Home Health & Hospice Week

Fraud & Abuse:

OIG Shines Fraud Spotlight On HHAs In Report To Congress

Jail time and fines for kickbacks, cost report fraud featured in semiannual roundup. You'd better make sure you're toeing the compliance line - the HHS Office of Inspector General has got its eye on the home care industry, its latest semiannual report to Congress shows.

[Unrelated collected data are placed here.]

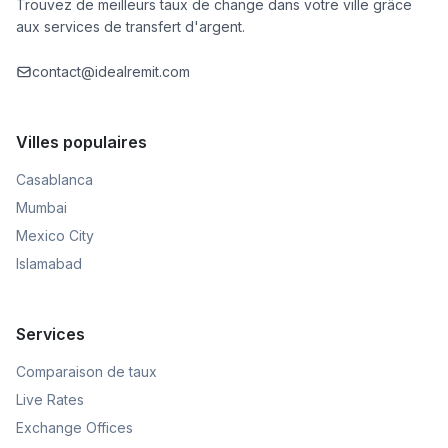
Trouvez de meilleurs taux de change dans votre ville grâce
aux services de transfert d'argent.
contact@idealremit.com
Villes populaires
Casablanca
Mumbai
Mexico City
Islamabad
Services
Comparaison de taux
Live Rates
Exchange Offices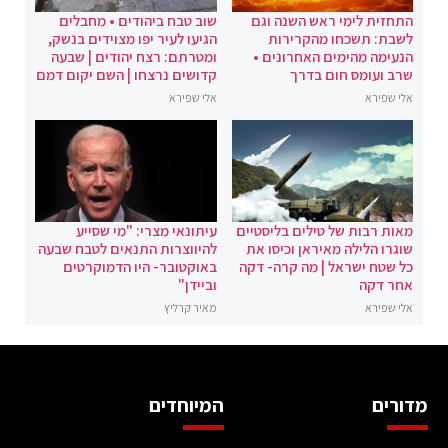
התחזית לימי ראש השנה וגם
שוב טבח ביהודים • מחבלים
לשבת: תשכחו מהקרירות
הגיעו לעיר יפו מצוידים בנשק,
הנעימה מהימים האחרונים •
ומטרתם: רצח יהודים | שבעה
שרב ועומס חום בדרך
קדושים נרצחו | השם יקום דמם
אלי שפירא
אלי שפירא
מאות רבות של טילים בליסטיים
עיתונאי מצרי: "מי שסייע
שוגרו הלילה מאיראן וכיסו את
להיווצרות התנאים לטבח שבעה
כל שטח ישראל | מה קרה- דקה
באוקטובר- היו הדמוקרטים
אחר דקה
וביידן"
אלי שפירא
מאיר קרליץ
מדורים
המיוחדים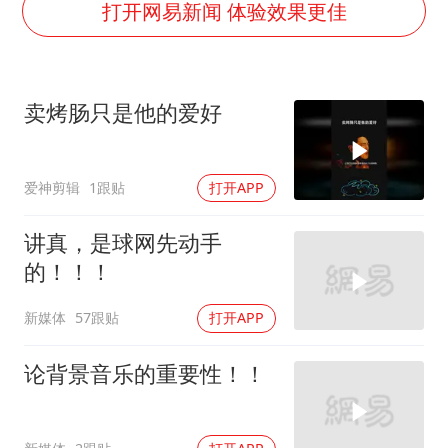
伯克希尔净买入约200亿美元股票
打开网易新闻 体验效果更佳
上交绝杀清华 姚明笑出表情包
曝美下令调查弹药库存信息遭泄露事件
卖烤肠只是他的爱好
白海豚在海上打了个结
以军士兵把枪口对准中国记者
爱神剪辑
1跟贴
打开APP
构建更高水平的全民健身公共服务体系
讲真，是球网先动手
的！！！
新媒体
57跟贴
打开APP
论背景音乐的重要性！！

A group of Southern Florida HHAs made the OIG's compliance hit list in its roundup of enforcement activities for the six months ending in March 2005. Home Health Care Inc., Home Health Services of South Florida Inc. doing business as USA Home Health Inc., Medcare Home Health Service Inc., South Eastern Health Management Associates Inc. and their owner agreed to pay nearly $828,000 and enter a five-year corporate integrity agreement to settle allegations of cost report fraud from 1995 to 1997, the OIG says in the semiannual report.

"The government alleged that the HHAs billed Medicare for medically unnecessary home health visits and consulting services purportedly performed by a former owner, when in fact the former owner did not perform the services," the watchdog agency notes.

Also in the hot seat: A Florida franchise of Tender Loving Care Health Care Services Inc. accused of marketing kickbacks (see Eli's HCW, Vol. XIV, No. 12); four Texas residents accused of Medicare HHA fraud who were ordered to pay $2.9 million and serve up to 102 months of prison time; and a Wisconsin HHA administrator/director of nursing accused of Medicaid fraud related to false time sheets who agreed to a $40,000 civil settlement and a 10-year exclusion from federal health care programs.

The OIG also repeated its recommendation that the Centers for Medicare & Medicaid Services require physicians to examine a patient before ordering home care services for her. The OIG listed no enforcement action examples for hospices. 

Editor's Note: The report is online at www.oig.hhs.gov/publications/docs/semiannual/2005/OIG_semiannual1-2005.pdf.